Oh, sorry Ididnt answer the question, no i havent shopped there!


----------



## nebetmiw (Jul 27, 2010)

Helena due to your location I would suggest Bramble Berry.  They are located in WA which is alot closer than NC so shipping should be cheaper.  Both are very good companies but saving a dollar is a big thing these days.  Why spend extra on shipping if just as good a place is closer.


----------



## evatgirl73 (Jul 29, 2010)

SW has some AMAZING FOs, very single one I've bought there has been well worth it. 
I'm in WA too, and although I have only ordered a couple of FOs from BB to date, I can highly recommend them for great service, fast shipping and good prices. The FOs I have used from there were also very high quality.
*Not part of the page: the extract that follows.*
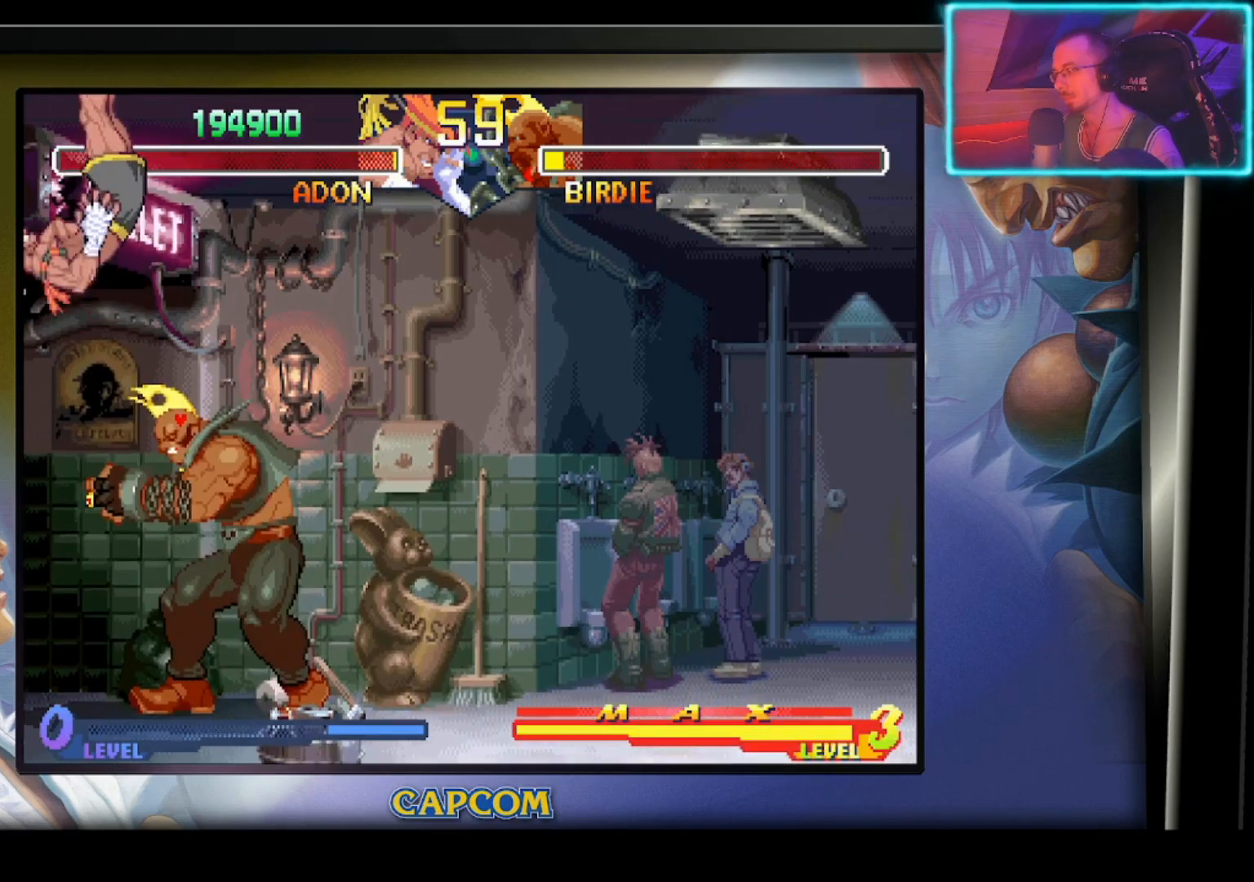
{"buttons": [], "left_stick": "right", "events": [[450, "left_stick", "right"]]}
I will say that SW has a much larger, eclectic selection, with many you won't find elsewhere. 

To just experiment and start out, you can use cheapo FOs.... but once you are starting to make really nice stuff, paying extra for GOOD fragrance (as well as other ingredients) will make your products so much nicer.


----------



## ChrisShepp (Jul 30, 2010)

Dubnica,

I'd like to share three very important pieces of advice with you that I wish I had known when I started soaping:

1. DON'T judge an EO/FO by sniffing it out of the bottle. They aren't meant to be smelled that way, and in addition to that, they may come out smelling shockingly different once you have CP'd them.

2. DON'T buy a large quantity of ANY EO/FO until you have A) soaped it in CP and B) let it cure a full 2-3 months. Stick to the 1-2 oz'ers until you know how they behave.
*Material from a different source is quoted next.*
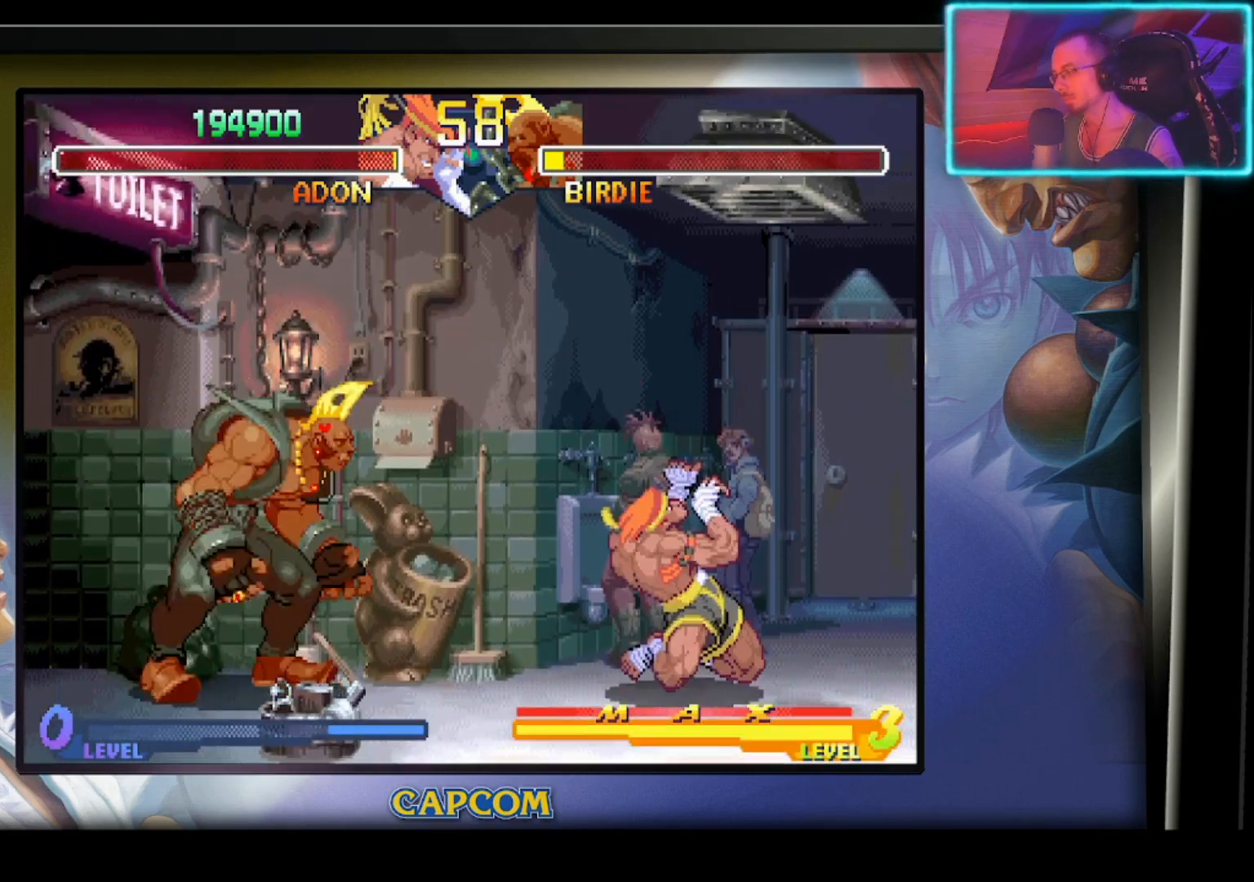
{"buttons": [], "left_stick": "up-right", "events": [[167, "left_stick", "up-right"]]}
3. DON'T assume that ALL of the EO/FOs from a supplier are good just because you liked one or two.

Case in point: I bought a BIG, EXPENSIVE bottle of Eucalyptus Spearmint FO from a particular supplier; I had never previously had an EO/FO from them that I didnt like so I assumed.... Anywho, out of the bottle, it was so intoxicating it was _surreal_. 24 hours after soaping, it smelled completely different. The Eucalytpus had a sort of charred smell, and the fresh, sparkly mint was just plain gone. After 3 months, the bars have no smell. Like not even a little. I actually made the soap for my BIL; glad I didn't send it - I would have felt very embarrassed.


----------